In a multicenter treatment trial, 196 AA and 205 CA treatment-naive patients with hepatitis C virus (HCV) genotype 1 infection were treated with peginterferon alfa-2a (180 microg/wk) and ribavirin (1000-1200 mg/day) for up to 48 weeks. The primary end point was sustained virologic response (SVR).
Baseline features were similar among AA and CA, including HCV-RNA levels and histologic severity, but AA had higher body weights, a higher prevalence of diabetes and hypertension, and lower alanine transaminase levels (P < .001 for all). The SVR rate was 28% in AA and 52% in CA (P < .0001). Racial differences in viral responses were evident as early as treatment week 4. Breakthrough viremia was more frequent among AA than CA (13% vs 6%, P = .05); relapse rates were comparable (32% vs 25%, P = .30). Proportions of patients with serious adverse events and dose modifications and discontinuations were similar among AA and CA. In multiple regression analyses, CA had a higher SVR rate than AA (relative risk, 1.96; 95% confidence interval, 1.48-2.60; P < .0001). Other factors independently associated with higher SVR included female sex, lower baseline HCV-RNA level, less hepatic fibrosis, and more peginterferon taken.
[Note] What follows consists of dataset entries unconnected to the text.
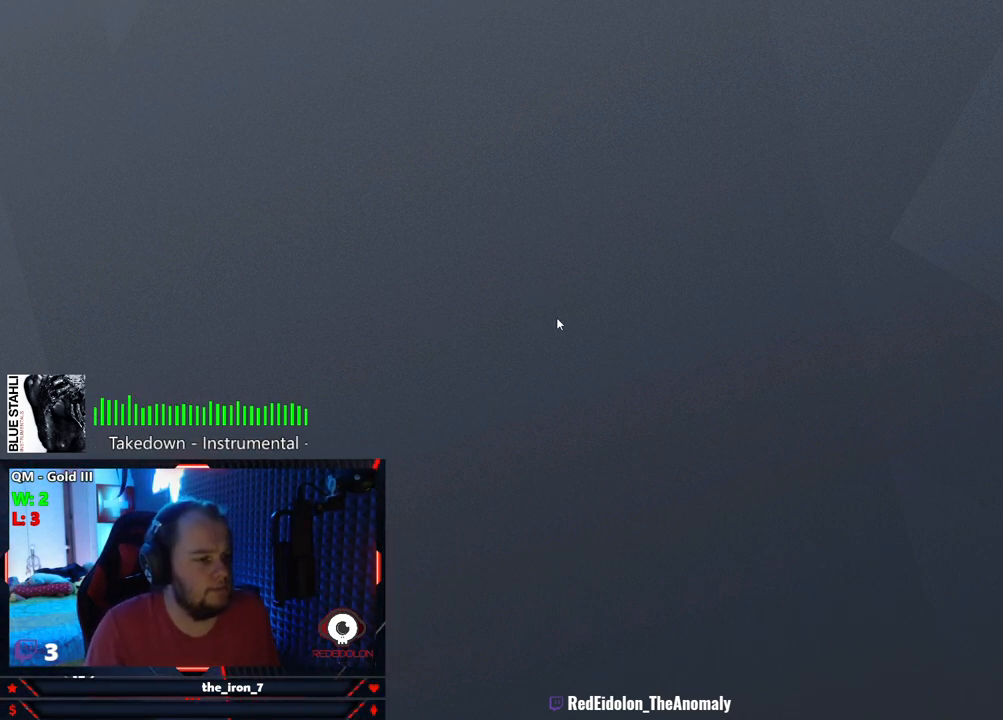
{"keys": [], "mouse": [], "mouse_move": "still", "events": []}
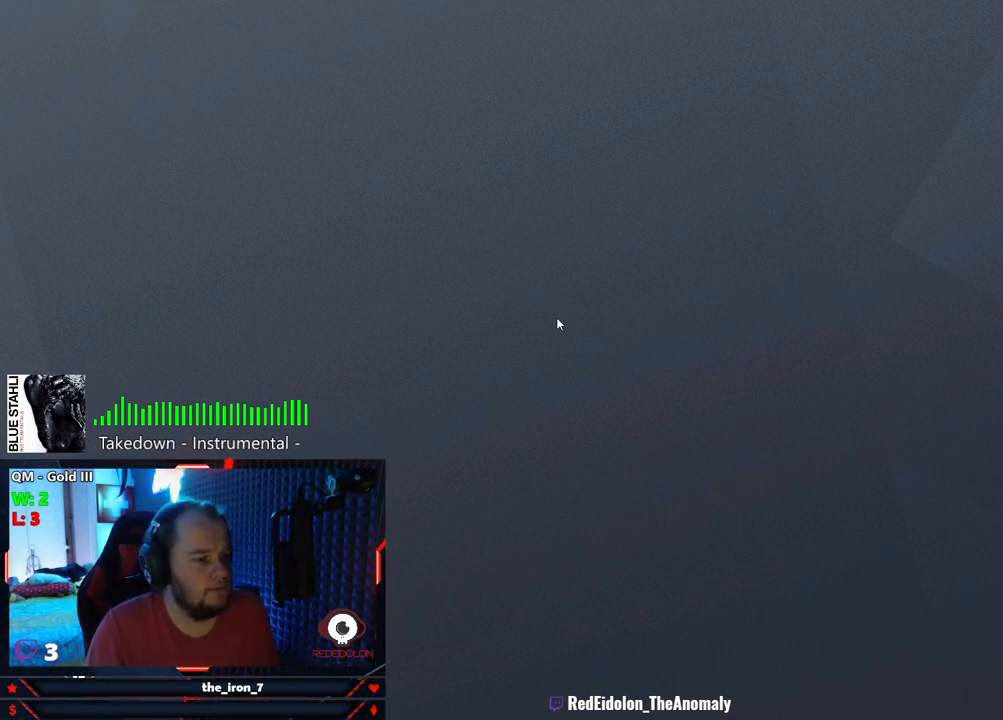
{"keys": [], "mouse": [], "mouse_move": "still", "events": []}
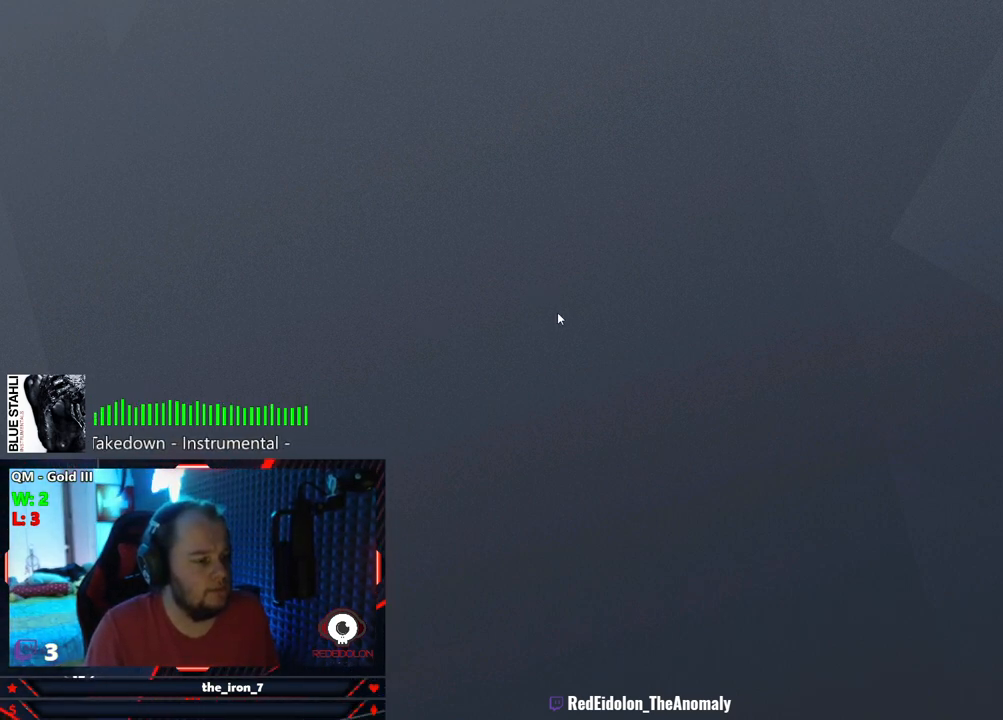
{"keys": [], "mouse": ["left"], "mouse_move": "still", "events": [[438, "mouse_left", "down"]]}
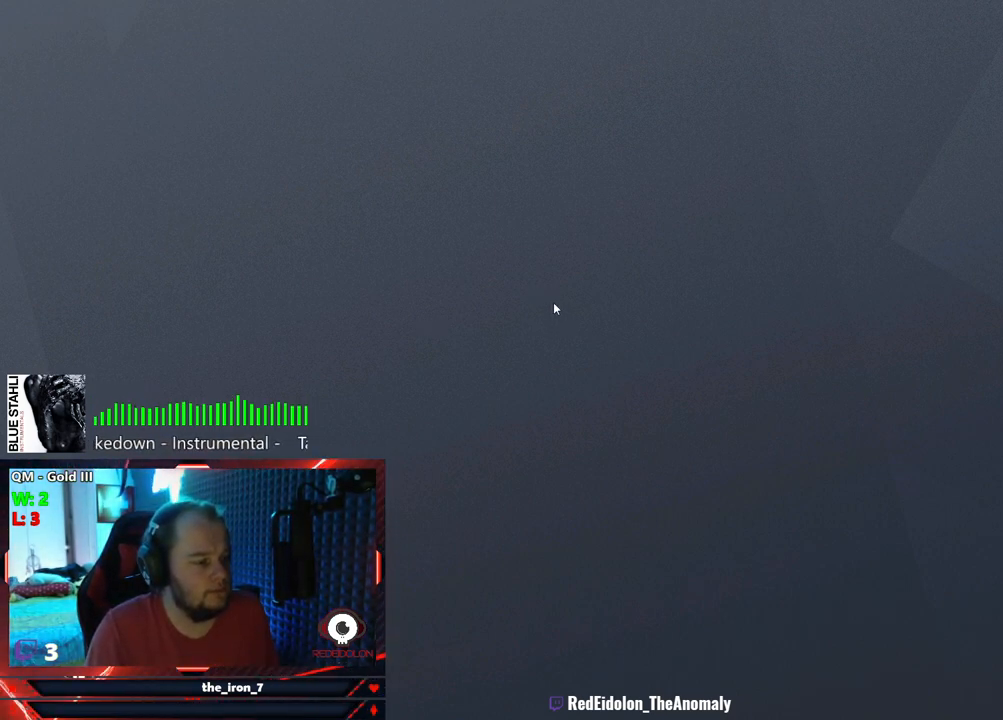
{"keys": [], "mouse": [], "mouse_move": "still", "events": [[42, "mouse_left", "up"]]}
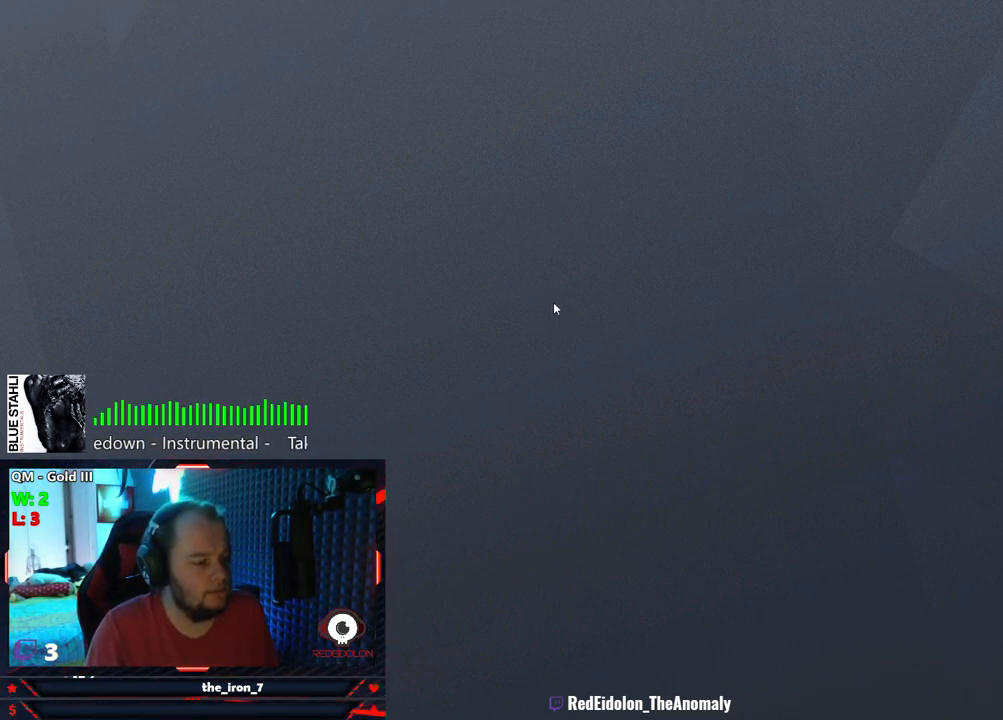
{"keys": [], "mouse": [], "mouse_move": "still", "events": []}
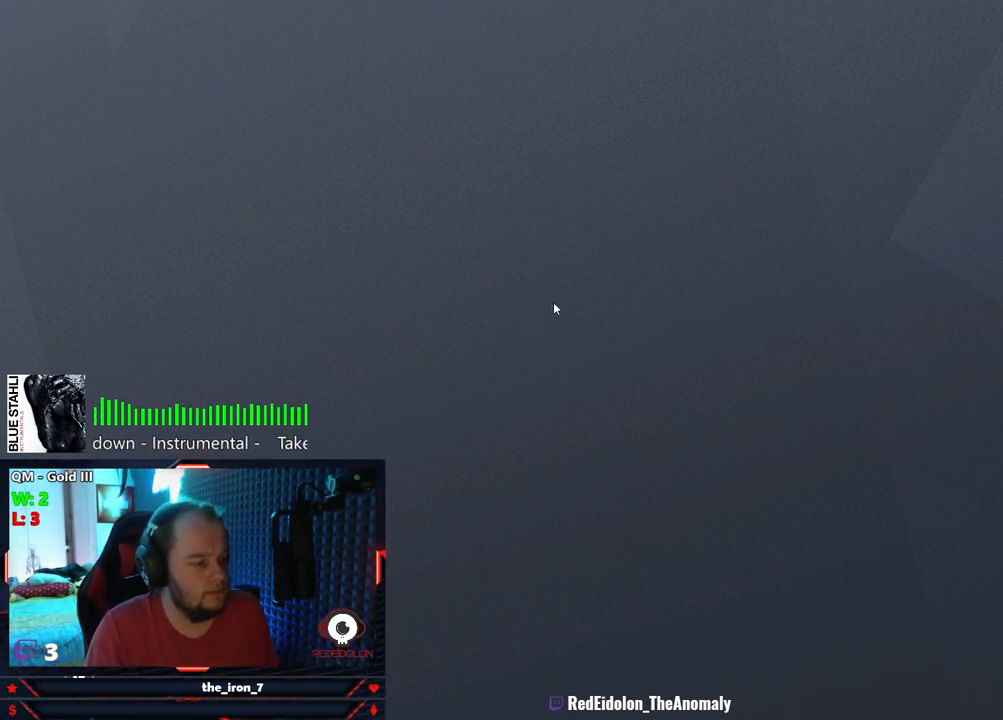
{"keys": [], "mouse": [], "mouse_move": "still", "events": []}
AA with chronic hepatitis C genotype 1 have lower rates of virologic response to peginterferon and ribavirin than CA. These differences are not explained by disease characteristics, baseline viral levels, or amount of medication taken.
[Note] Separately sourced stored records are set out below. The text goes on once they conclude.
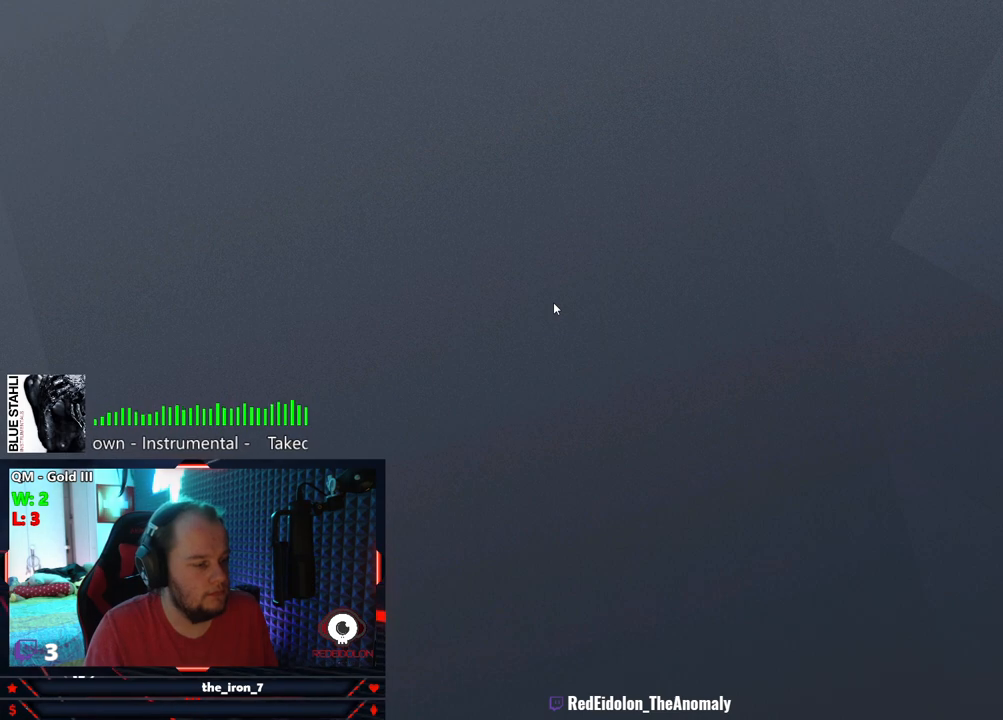
{"keys": [], "mouse": [], "mouse_move": "still", "events": []}
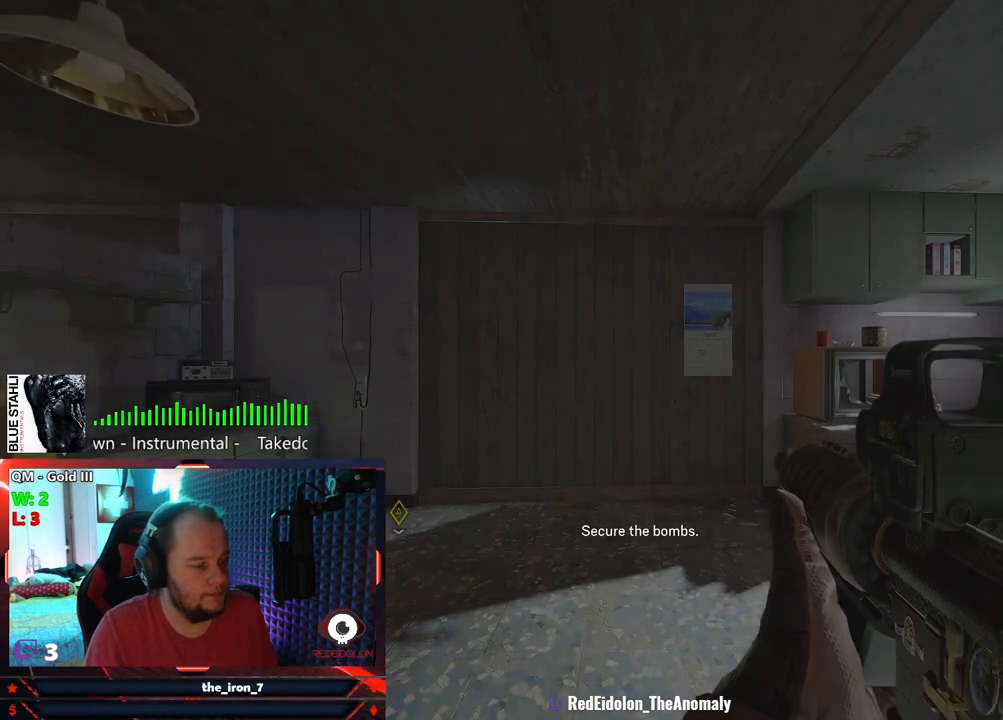
{"keys": [], "mouse": [], "mouse_move": "still", "events": []}
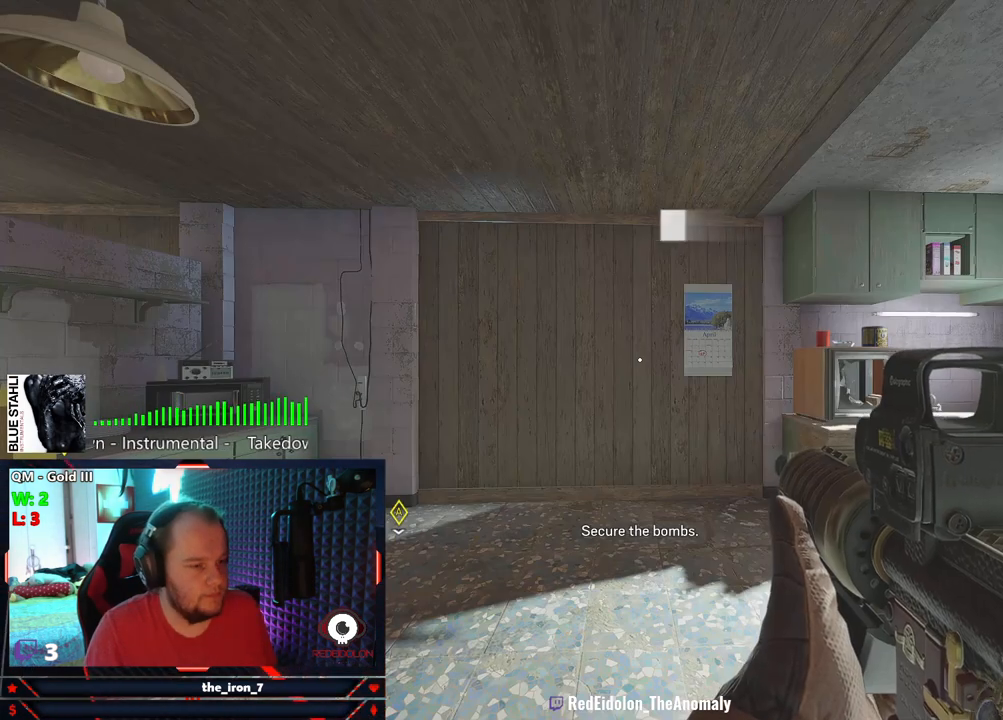
{"keys": ["w"], "mouse": [], "mouse_move": "left", "events": [[459, "w", "down"]]}
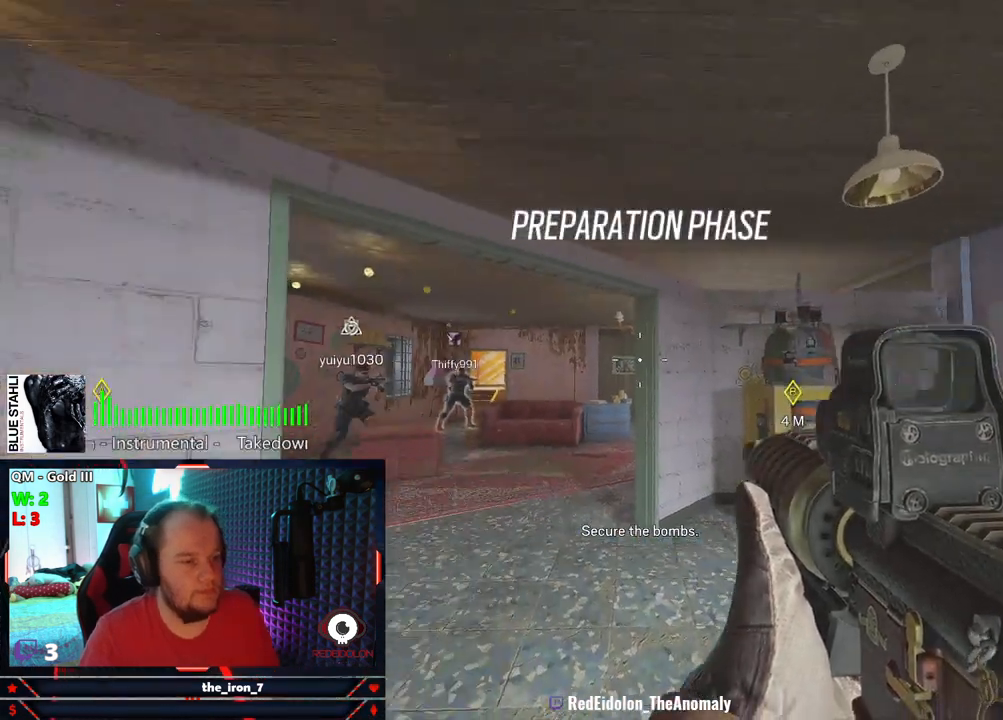
{"keys": ["shift", "w"], "mouse": [], "mouse_move": "left", "events": [[84, "shift", "down"]]}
与美国白种人(CA)相比,患有慢性丙型肝炎的非裔美国人(AA)对基于干扰素的抗病毒治疗反应较差。
在一项多中心治疗试验中,196名未接受过治疗的AA患者和205名未接受过治疗的CA患者,感染丙型肝炎病毒(HCV)基因1型,接受聚乙二醇化干扰素α-2a(180微克/周)和利巴韦林(1000 - 1200毫克/天)治疗长达48周。主要终点是持续病毒学应答(SVR)。
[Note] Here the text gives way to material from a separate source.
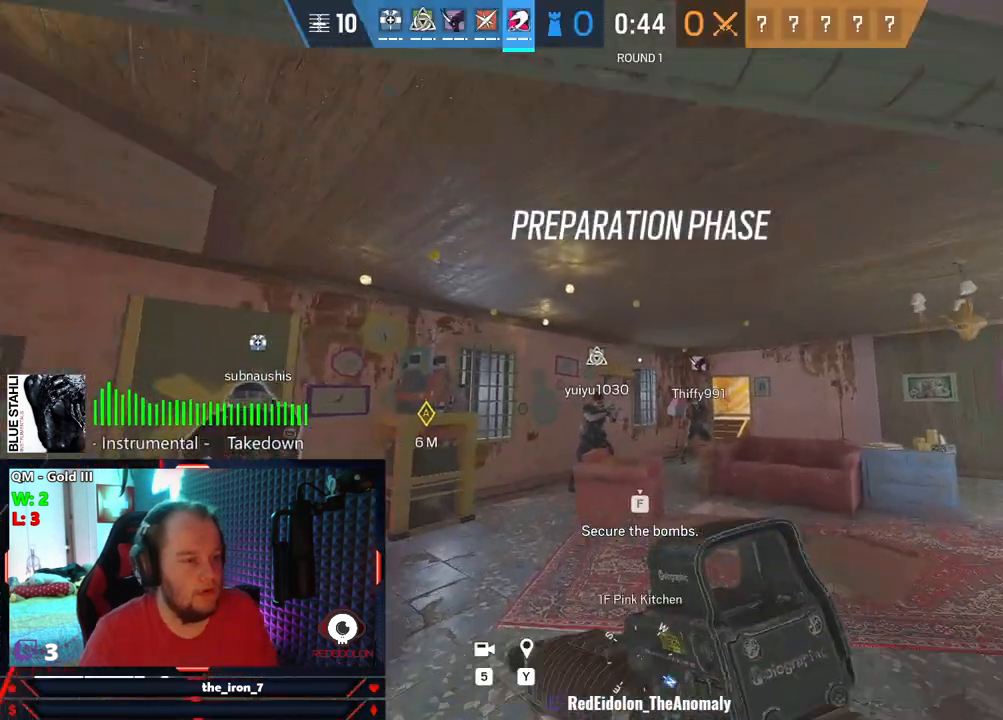
{"keys": ["shift", "w"], "mouse": ["wheel"], "mouse_move": "right", "events": [[479, "mouse_wheel", "down"]]}
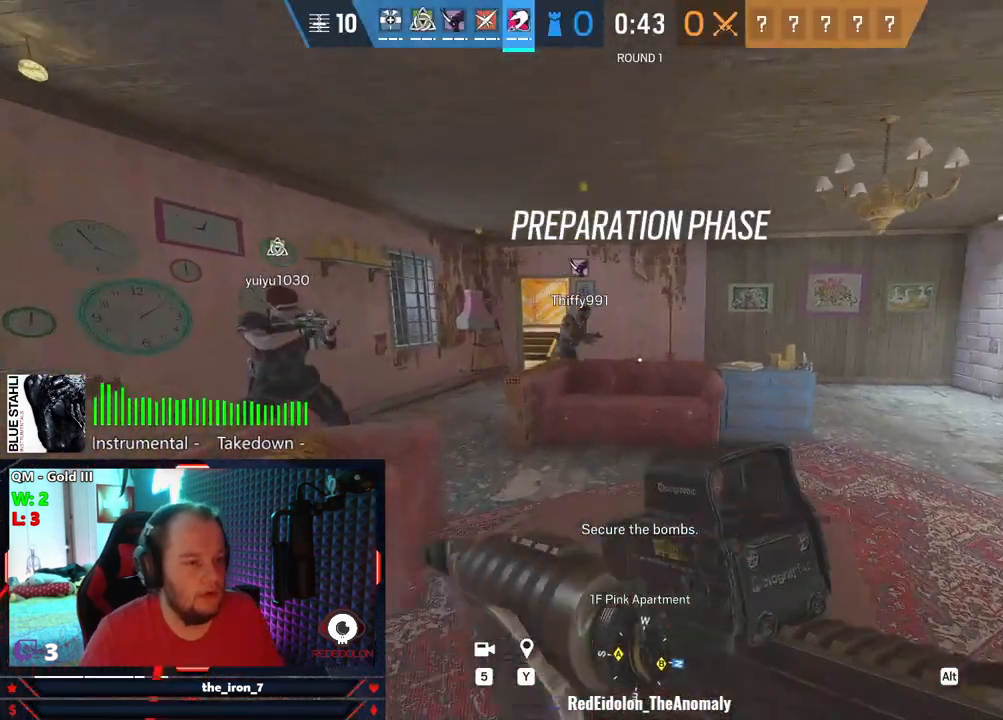
{"keys": ["shift", "w"], "mouse": [], "mouse_move": "still", "events": [[63, "mouse_wheel", "up"]]}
AA和CA的基线特征相似,包括HCV - RNA水平和组织学严重程度,但AA体重更高,糖尿病和高血压患病率更高,丙氨酸转氨酶水平更低(所有P <.001)。AA的SVR率为28%,CA为52%(P <.0001)。病毒反应的种族差异早在治疗第4周就很明显。AA中突破病毒血症比CA更频繁(13%对6%,P =.05);复发率相当(32%对25%,P =.30)。AA和CA中严重不良事件、剂量调整和停药的患者比例相似。在多元回归分析中,CA的SVR率高于AA(相对风险,1.96;95%置信区间,1.48 - 2.60;P <.0001)。与较高SVR独立相关的其他因素包括女性、较低的基线HCV - RNA水平、较少的肝纤维化以及服用更多的聚乙二醇化干扰素。
患有慢性丙型肝炎基因1型的AA对聚乙二醇化干扰素和利巴韦林的病毒学应答率低于CA。这些差异不能用疾病特征、基线病毒水平或服用药物量来解释。